Blocking Collapsed Gibbs Sampler for Latent Dirichlet Allocation Models

TL;DR

This paper introduces a blocking scheme for the collapsed Gibbs sampler in LDA models, significantly improving mixing efficiency and reducing computation time for large numbers of topics.

Contribution

The paper proposes a novel blocking scheme with theoretical guarantees that enhances sampling efficiency and computational speed in LDA inference.

Findings

Substantial improvement in chain mixing efficiency.

Significant reduction in computation time for models with many topics.
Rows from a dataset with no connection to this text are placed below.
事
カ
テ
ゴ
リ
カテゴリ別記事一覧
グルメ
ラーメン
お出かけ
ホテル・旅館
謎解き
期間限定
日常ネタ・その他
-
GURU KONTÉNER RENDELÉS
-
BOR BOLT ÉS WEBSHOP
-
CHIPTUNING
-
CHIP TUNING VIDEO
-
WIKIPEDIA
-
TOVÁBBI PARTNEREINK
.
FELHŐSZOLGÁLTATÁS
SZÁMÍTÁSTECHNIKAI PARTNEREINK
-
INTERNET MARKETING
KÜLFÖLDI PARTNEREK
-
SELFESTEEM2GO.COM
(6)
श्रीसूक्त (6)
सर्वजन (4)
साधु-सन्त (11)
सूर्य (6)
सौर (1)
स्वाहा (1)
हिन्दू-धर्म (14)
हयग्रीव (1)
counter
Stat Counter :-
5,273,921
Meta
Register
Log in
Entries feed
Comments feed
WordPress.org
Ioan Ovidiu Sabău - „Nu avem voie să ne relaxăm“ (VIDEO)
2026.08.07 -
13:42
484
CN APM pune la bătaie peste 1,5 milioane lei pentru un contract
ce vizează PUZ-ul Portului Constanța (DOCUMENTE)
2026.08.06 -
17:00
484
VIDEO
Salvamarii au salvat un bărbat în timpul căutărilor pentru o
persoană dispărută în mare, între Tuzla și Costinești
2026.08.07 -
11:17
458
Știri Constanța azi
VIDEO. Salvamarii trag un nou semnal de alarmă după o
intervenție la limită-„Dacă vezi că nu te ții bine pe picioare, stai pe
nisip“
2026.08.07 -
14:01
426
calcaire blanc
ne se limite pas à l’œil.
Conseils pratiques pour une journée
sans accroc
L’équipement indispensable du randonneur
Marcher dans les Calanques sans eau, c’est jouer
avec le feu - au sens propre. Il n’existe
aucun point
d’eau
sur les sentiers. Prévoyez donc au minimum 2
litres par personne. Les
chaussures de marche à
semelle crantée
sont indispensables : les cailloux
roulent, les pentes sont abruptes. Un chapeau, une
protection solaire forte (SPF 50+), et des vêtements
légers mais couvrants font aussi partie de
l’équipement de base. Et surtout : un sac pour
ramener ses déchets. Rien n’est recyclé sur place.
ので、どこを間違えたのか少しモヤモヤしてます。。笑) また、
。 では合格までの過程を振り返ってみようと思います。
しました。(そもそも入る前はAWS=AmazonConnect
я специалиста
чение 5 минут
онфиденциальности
Effective sampling procedures within each block.

Abstract

The latent Dirichlet allocation (LDA) model is a widely-used latent variable model in machine learning for text analysis. Inference for this model typically involves a single-site collapsed Gibbs sampling step for latent variables associated with observations. The efficiency of the sampling is critical to the success of the model in practical large scale applications. In this article, we introduce a blocking scheme to the collapsed Gibbs sampler for the LDA model which can, with a theoretical guarantee, improve chain mixing efficiency. We develop two procedures, an O(K)-step backward simulation and an O(log K)-step nested simulation, to directly sample the latent variables within each block. We demonstrate that the blocking scheme achieves substantial improvements in chain mixing compared to the state of the art single-site collapsed Gibbs sampler. We also show that when the number of topics is over hundreds, the nested-simulation blocking scheme can achieve a significant reduction in computation time compared to the single-site sampler.